**TASK GOAL**
Working from the data below, write out exactly the lines from its first through the line that contains "8: (653, 338, 4.35)", both ends included and pictures omitted.

**DATA**

★ ★ ★

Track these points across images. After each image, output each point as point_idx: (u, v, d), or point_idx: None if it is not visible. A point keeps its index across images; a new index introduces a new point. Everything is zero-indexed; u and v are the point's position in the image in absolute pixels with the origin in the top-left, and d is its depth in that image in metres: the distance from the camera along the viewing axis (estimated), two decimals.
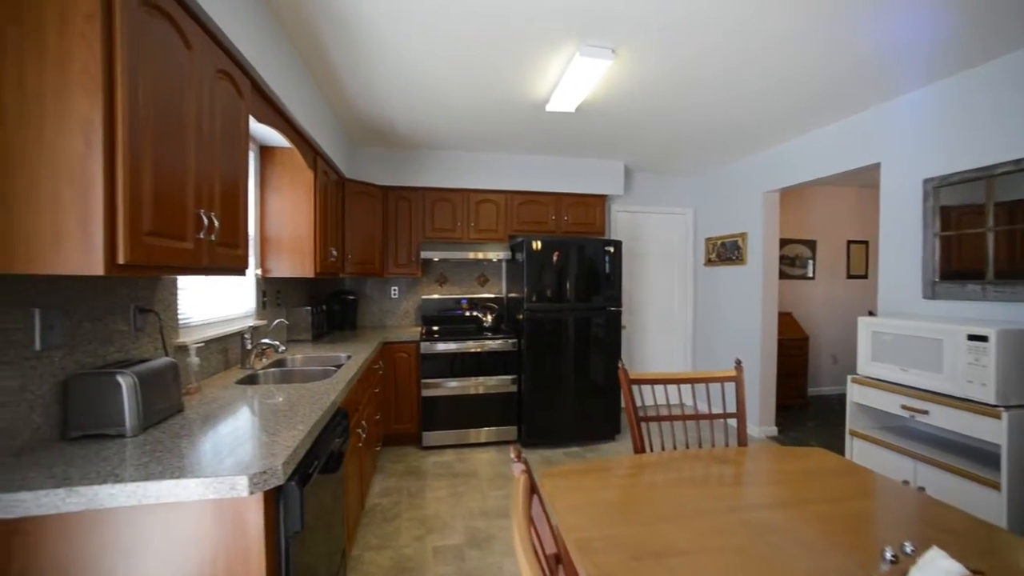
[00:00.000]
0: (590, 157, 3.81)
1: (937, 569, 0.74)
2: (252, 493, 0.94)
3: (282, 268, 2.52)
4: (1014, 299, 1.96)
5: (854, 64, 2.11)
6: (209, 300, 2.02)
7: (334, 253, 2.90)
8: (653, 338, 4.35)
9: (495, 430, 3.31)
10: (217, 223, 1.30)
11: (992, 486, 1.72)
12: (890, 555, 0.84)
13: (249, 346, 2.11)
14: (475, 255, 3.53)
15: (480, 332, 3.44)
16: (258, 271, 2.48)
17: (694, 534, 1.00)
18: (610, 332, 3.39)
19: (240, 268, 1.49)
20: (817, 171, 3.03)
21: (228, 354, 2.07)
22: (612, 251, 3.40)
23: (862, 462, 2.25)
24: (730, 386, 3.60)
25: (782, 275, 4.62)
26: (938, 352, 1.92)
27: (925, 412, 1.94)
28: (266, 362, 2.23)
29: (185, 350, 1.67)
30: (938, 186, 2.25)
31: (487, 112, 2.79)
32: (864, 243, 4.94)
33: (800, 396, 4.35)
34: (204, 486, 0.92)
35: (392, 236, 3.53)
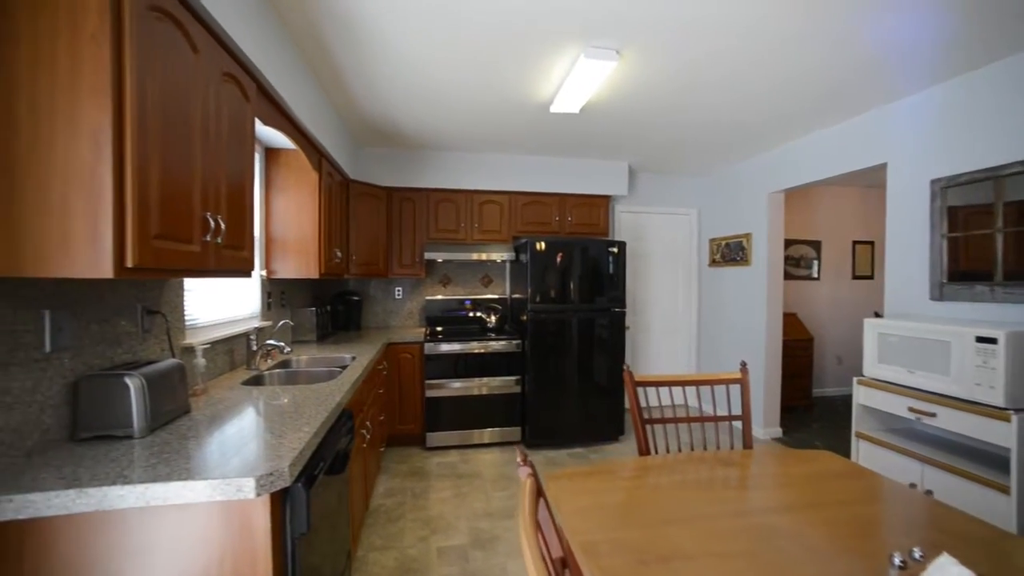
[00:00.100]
0: (594, 158, 3.80)
1: None
2: (259, 495, 0.95)
3: (287, 269, 2.53)
4: (1023, 301, 1.94)
5: (859, 64, 2.10)
6: (215, 301, 2.03)
7: (338, 254, 2.91)
8: (657, 339, 4.34)
9: (499, 431, 3.31)
10: (223, 226, 1.30)
11: (1001, 490, 1.70)
12: (899, 561, 0.83)
13: (254, 347, 2.12)
14: (479, 256, 3.53)
15: (484, 333, 3.44)
16: (263, 272, 2.49)
17: (700, 538, 1.00)
18: (614, 333, 3.39)
19: (246, 270, 1.50)
20: (823, 171, 3.01)
21: (234, 355, 2.08)
22: (616, 252, 3.39)
23: (868, 464, 2.23)
24: (735, 388, 3.58)
25: (787, 276, 4.60)
26: (946, 354, 1.90)
27: (932, 415, 1.92)
28: (271, 363, 2.24)
29: (191, 351, 1.68)
30: (946, 186, 2.24)
31: (491, 113, 2.79)
32: (870, 243, 4.91)
33: (805, 397, 4.32)
34: (211, 488, 0.93)
35: (396, 237, 3.54)
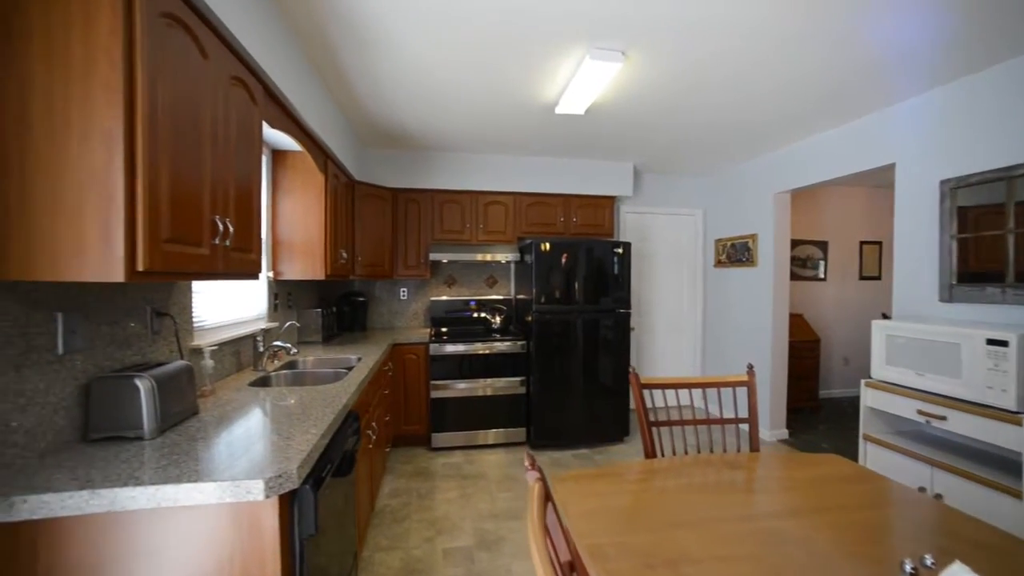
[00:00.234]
0: (599, 158, 3.79)
1: None
2: (267, 497, 0.95)
3: (293, 270, 2.55)
4: None
5: (866, 64, 2.08)
6: (223, 303, 2.05)
7: (344, 255, 2.93)
8: (662, 340, 4.32)
9: (503, 432, 3.31)
10: (232, 228, 1.31)
11: (1014, 494, 1.68)
12: (909, 568, 0.82)
13: (261, 348, 2.14)
14: (484, 257, 3.53)
15: (489, 334, 3.45)
16: (270, 274, 2.51)
17: (707, 542, 0.99)
18: (619, 334, 3.38)
19: (253, 272, 1.51)
20: (830, 172, 2.98)
21: (241, 356, 2.09)
22: (621, 252, 3.38)
23: (876, 467, 2.21)
24: (742, 390, 3.56)
25: (793, 276, 4.57)
26: (956, 357, 1.88)
27: (942, 418, 1.90)
28: (278, 364, 2.26)
29: (199, 353, 1.70)
30: (955, 187, 2.21)
31: (496, 114, 2.79)
32: (877, 244, 4.87)
33: (811, 399, 4.29)
34: (221, 490, 0.93)
35: (401, 238, 3.55)
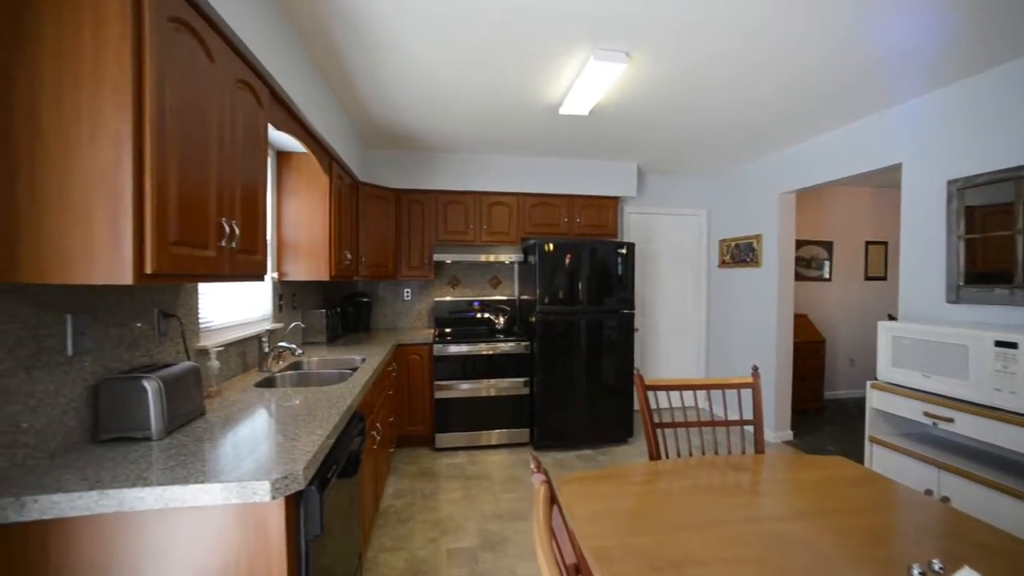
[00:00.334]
0: (603, 159, 3.79)
1: None
2: (274, 498, 0.96)
3: (298, 271, 2.56)
4: None
5: (870, 64, 2.07)
6: (228, 304, 2.06)
7: (348, 256, 2.94)
8: (666, 340, 4.31)
9: (507, 432, 3.32)
10: (238, 231, 1.32)
11: (1022, 497, 1.67)
12: (917, 572, 0.82)
13: (266, 349, 2.15)
14: (487, 257, 3.54)
15: (492, 334, 3.45)
16: (275, 275, 2.52)
17: (712, 544, 0.99)
18: (623, 334, 3.37)
19: (259, 274, 1.52)
20: (835, 172, 2.97)
21: (246, 357, 2.11)
22: (625, 253, 3.38)
23: (882, 469, 2.20)
24: (746, 392, 3.55)
25: (797, 277, 4.55)
26: (963, 358, 1.87)
27: (950, 420, 1.89)
28: (283, 365, 2.27)
29: (206, 354, 1.71)
30: (963, 187, 2.19)
31: (500, 115, 2.79)
32: (883, 244, 4.83)
33: (816, 400, 4.27)
34: (227, 491, 0.94)
35: (405, 239, 3.56)
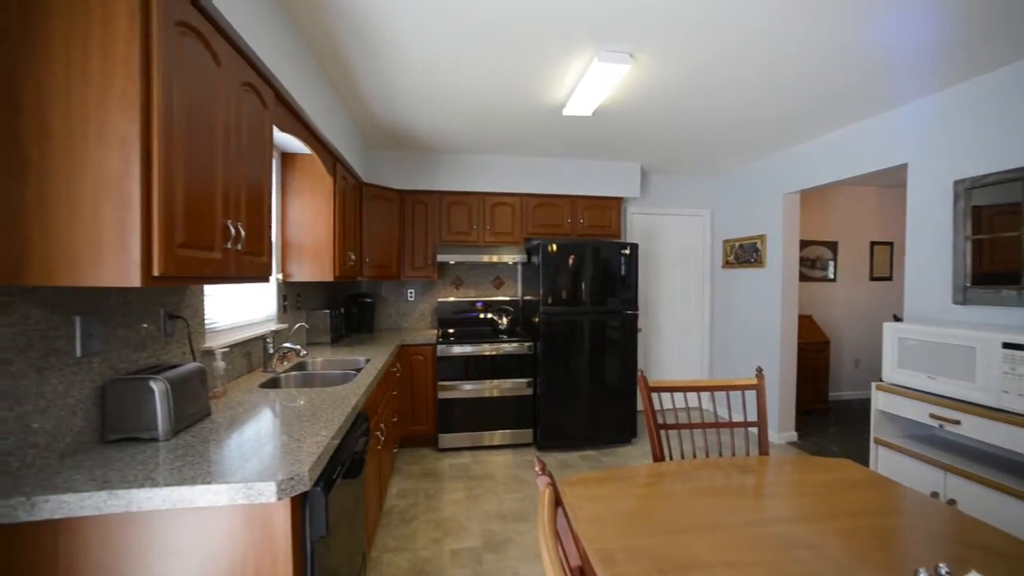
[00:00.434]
0: (606, 159, 3.78)
1: None
2: (280, 499, 0.96)
3: (303, 272, 2.57)
4: None
5: (876, 64, 2.06)
6: (233, 305, 2.07)
7: (352, 257, 2.95)
8: (669, 341, 4.30)
9: (510, 432, 3.32)
10: (243, 233, 1.33)
11: None
12: None
13: (271, 350, 2.16)
14: (491, 258, 3.54)
15: (496, 335, 3.46)
16: (279, 275, 2.53)
17: (717, 547, 0.99)
18: (626, 335, 3.37)
19: (264, 275, 1.52)
20: (840, 172, 2.95)
21: (251, 357, 2.12)
22: (628, 253, 3.37)
23: (887, 471, 2.19)
24: (751, 393, 3.54)
25: (802, 277, 4.52)
26: (970, 360, 1.85)
27: (956, 422, 1.88)
28: (287, 365, 2.28)
29: (211, 355, 1.72)
30: (970, 188, 2.18)
31: (503, 116, 2.79)
32: (888, 244, 4.80)
33: (821, 401, 4.25)
34: (234, 492, 0.95)
35: (409, 239, 3.56)
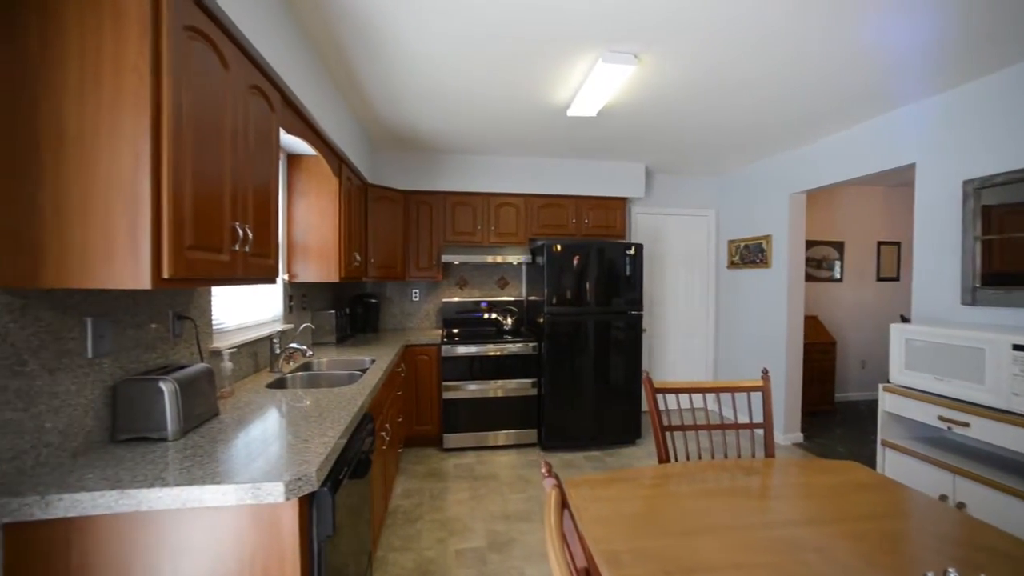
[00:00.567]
0: (611, 159, 3.78)
1: None
2: (288, 499, 0.97)
3: (308, 273, 2.59)
4: None
5: (886, 63, 2.04)
6: (240, 305, 2.09)
7: (358, 257, 2.96)
8: (674, 341, 4.29)
9: (515, 433, 3.32)
10: (251, 235, 1.34)
11: None
12: None
13: (277, 350, 2.18)
14: (495, 258, 3.55)
15: (500, 335, 3.46)
16: (285, 276, 2.55)
17: (724, 549, 0.99)
18: (631, 336, 3.36)
19: (271, 277, 1.54)
20: (847, 172, 2.93)
21: (257, 358, 2.13)
22: (633, 254, 3.37)
23: (895, 473, 2.17)
24: (756, 394, 3.52)
25: (808, 277, 4.50)
26: (980, 362, 1.84)
27: (965, 424, 1.86)
28: (293, 365, 2.30)
29: (219, 355, 1.73)
30: (980, 187, 2.16)
31: (507, 116, 2.80)
32: (896, 244, 4.76)
33: (827, 402, 4.22)
34: (242, 491, 0.96)
35: (413, 240, 3.58)
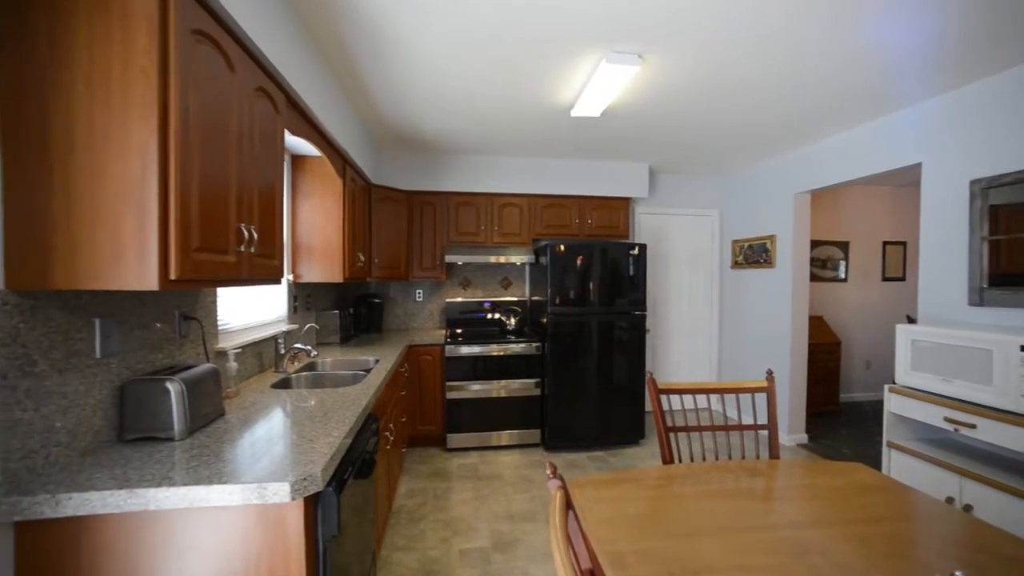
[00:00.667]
0: (614, 160, 3.77)
1: None
2: (293, 499, 0.98)
3: (312, 274, 2.60)
4: None
5: (891, 62, 2.03)
6: (245, 306, 2.10)
7: (361, 258, 2.97)
8: (678, 341, 4.28)
9: (518, 433, 3.33)
10: (256, 236, 1.35)
11: None
12: None
13: (282, 350, 2.19)
14: (498, 259, 3.55)
15: (503, 335, 3.46)
16: (290, 276, 2.56)
17: (729, 551, 0.99)
18: (634, 336, 3.36)
19: (276, 277, 1.55)
20: (853, 172, 2.91)
21: (262, 358, 2.15)
22: (636, 254, 3.36)
23: (900, 475, 2.16)
24: (761, 395, 3.50)
25: (812, 277, 4.47)
26: (987, 363, 1.82)
27: (972, 426, 1.85)
28: (298, 365, 2.31)
29: (224, 355, 1.75)
30: (987, 187, 2.14)
31: (511, 117, 2.80)
32: (901, 244, 4.73)
33: (832, 402, 4.20)
34: (248, 491, 0.97)
35: (417, 240, 3.58)
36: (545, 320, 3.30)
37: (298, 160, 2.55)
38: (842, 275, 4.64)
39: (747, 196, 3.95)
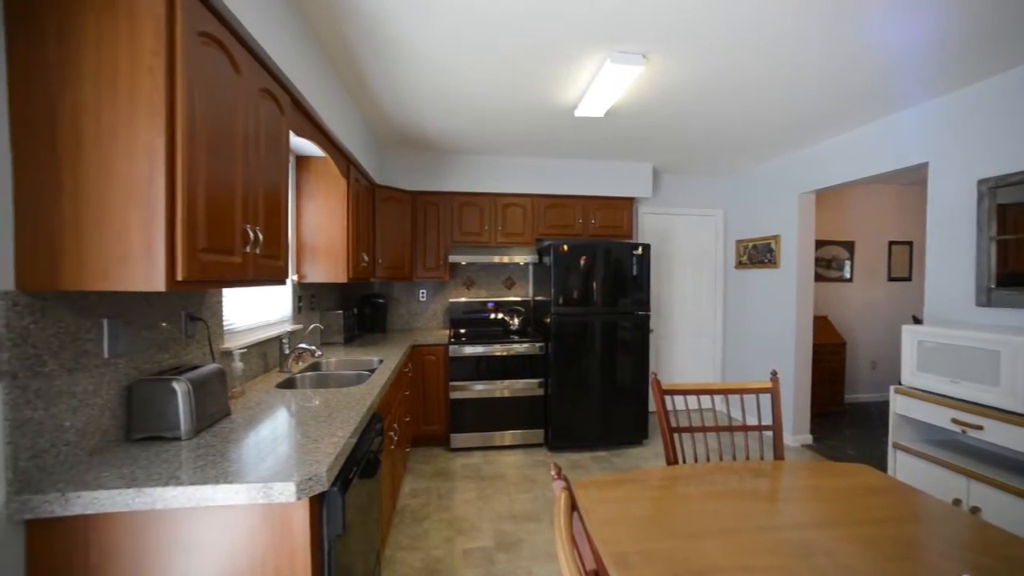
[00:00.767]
0: (618, 160, 3.76)
1: None
2: (299, 499, 0.99)
3: (317, 274, 2.61)
4: None
5: (885, 65, 2.02)
6: (250, 306, 2.11)
7: (365, 258, 2.98)
8: (682, 342, 4.27)
9: (521, 433, 3.33)
10: (261, 237, 1.36)
11: None
12: None
13: (287, 350, 2.20)
14: (502, 259, 3.55)
15: (507, 335, 3.47)
16: (294, 277, 2.58)
17: (733, 551, 0.98)
18: (638, 336, 3.35)
19: (281, 278, 1.55)
20: (858, 171, 2.90)
21: (267, 358, 2.16)
22: (640, 254, 3.35)
23: (906, 476, 2.15)
24: (765, 395, 3.49)
25: (817, 277, 4.45)
26: (995, 364, 1.81)
27: (979, 427, 1.83)
28: (302, 365, 2.32)
29: (230, 355, 1.76)
30: (995, 187, 2.12)
31: (515, 117, 2.80)
32: (907, 244, 4.70)
33: (837, 403, 4.18)
34: (254, 491, 0.97)
35: (421, 240, 3.59)
36: (549, 320, 3.30)
37: (302, 161, 2.57)
38: (847, 275, 4.61)
39: (751, 196, 3.94)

★ ★ ★

**SOLUTION**
Track these points across images. After each image, output each point as point_idx: (u, v, d), or point_idx: None if it is not visible. A point keeps its index across images; a new index introduces a new point. Everything is zero-indexed; u and v are the point's position in the image in absolute pixels with the origin in the top-left, and d is its depth in that image in metres: the distance from the camera along the viewing axis (estimated), two decimals.
[00:00.000]
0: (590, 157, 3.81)
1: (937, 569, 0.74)
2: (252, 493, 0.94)
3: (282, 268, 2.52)
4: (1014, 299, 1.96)
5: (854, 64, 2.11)
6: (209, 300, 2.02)
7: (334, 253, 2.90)
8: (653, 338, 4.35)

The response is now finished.